1, class A drugs: drugs that are necessary for clinical treatment, widely used, with good curative effect and lower price among similar drugs. When the insured uses such drugs, they can all be included in the scope of reimbursement and reimbursed according to the prescribed proportion;
2. Class B drugs: drugs that are available for clinical use and have good curative effect, and the price of similar drugs is higher than that of Class A drugs. When the insured uses Class B drugs, he must first deduct a certain amount of personal out-of-pocket expenses according to the proportion (stipulated by each locality), and then include the remaining expenses in the scope of reimbursement, and reimburse them according to the prescribed proportion. According to China's current medical insurance reimbursement policy, western medicine and Chinese patent medicine are divided into Class A and Class B, and the main difference between them is that the reimbursement ratio is different. 100% Class A drugs are reimbursed according to the reimbursement ratio, and Class B drugs are partially reimbursed according to the medical insurance policy.
Details are as follows:
1. According to the current medical insurance policy, outpatient or inpatient 100% reimbursement;
2. For Class B drugs within the scope of medical insurance, individuals need to bear part of the expenses according to a certain proportion, and the rest will enter the scope of medical insurance reimbursement, and be reimbursed according to the proportion of medical insurance. The specific reimbursement ratio varies according to local policies and specific drugs.
The compensation ratio is as follows:
1. Due to the different levels of medical insurance financing in different parts of China, in order to ensure the basic medical drugs for the insured, the basic medical insurance drug list is divided into Class A and Class B management;
2. The purpose is to define the graded use of drugs in order to achieve the best cost-effective effect. It aims at grading drug use and improving resource efficiency.

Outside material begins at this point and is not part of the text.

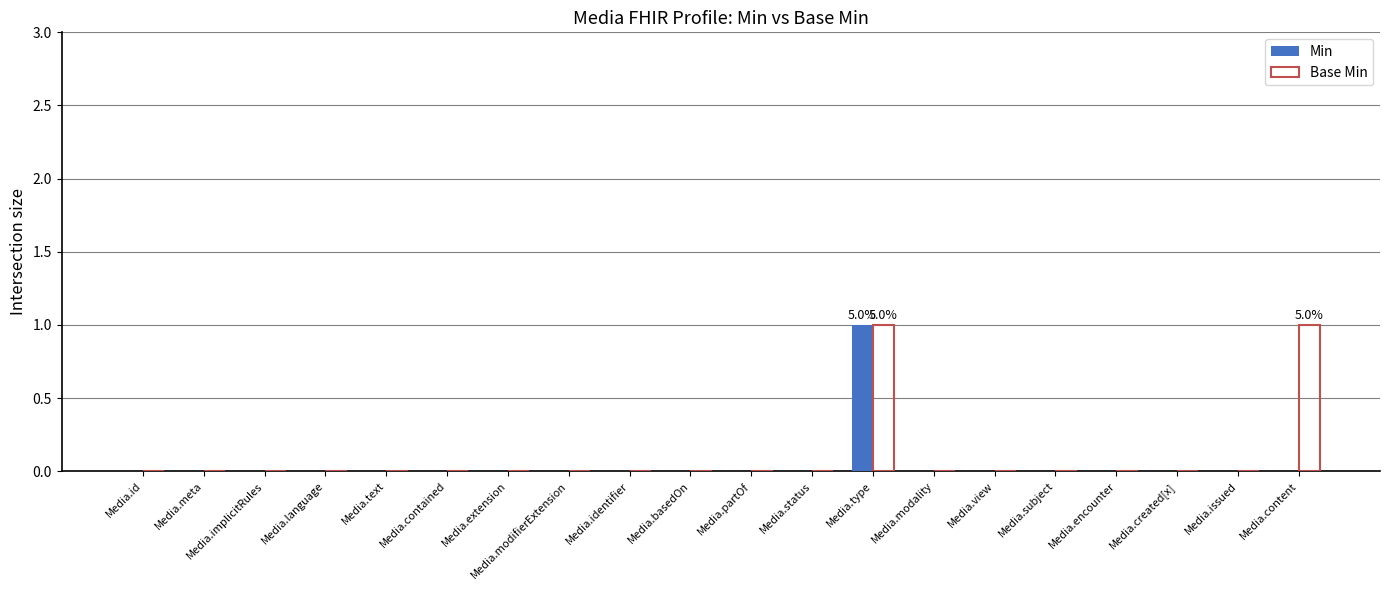

Reading left to right, extract all data points from this chart.

Min: 0	0	0	0	0	0	0	0	0	0	0	0	1	0	0	0	0	0	0	0
Base Min: 0	0	0	0	0	0	0	0	0	0	0	0	1	0	0	0	0	0	0	1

A and B medical insurance reimbursement calculation is as follows:
1. The expenses of drugs, diagnosis and treatment incurred by the insured after arriving at the hospital, including drugs of Class A and Class B;
2. After deducting the out-of-pocket expenses for Class B drugs, plus the total expenses of Class A drugs, plus the medical expenses and other expenses that meet the requirements of medical insurance;
3, for more than the deductible expenses, according to the patient's own insurance, hospital level, according to the provisions of the proportion of reimbursement.
To sum up, all Class A drugs are reimbursed in proportion. Class B drugs pay part of their own expenses and are reimbursed. The specific reimbursement ratio varies according to local policies and specific drugs.
Legal basis:
Article 24 of the Interim Measures for the Administration of Medication in Basic Medical Insurance
Western medicine and Chinese patent medicine in the national drug list are divided into "Class A drugs" and "Class B drugs". "Class A drugs" refer to drugs that are necessary for clinical treatment, widely used, with definite curative effect, and the price or treatment cost is lower than that of similar drugs. "Class B drugs" refers to drugs of the same kind that can be used for clinical treatment with definite curative effect, and the price or treatment cost is slightly higher than that of "Class A drugs". During the agreement period, the negotiated drugs will be included in the management of "Class B drugs".
The national medicines and preparations of medical institutions that are included in the Drug Catalogue by the provincial medical security department according to the provisions of the state are included in the management of Class B drugs.
The "A-B classification" of Chinese herbal pieces is determined by the provincial medical security administrative department.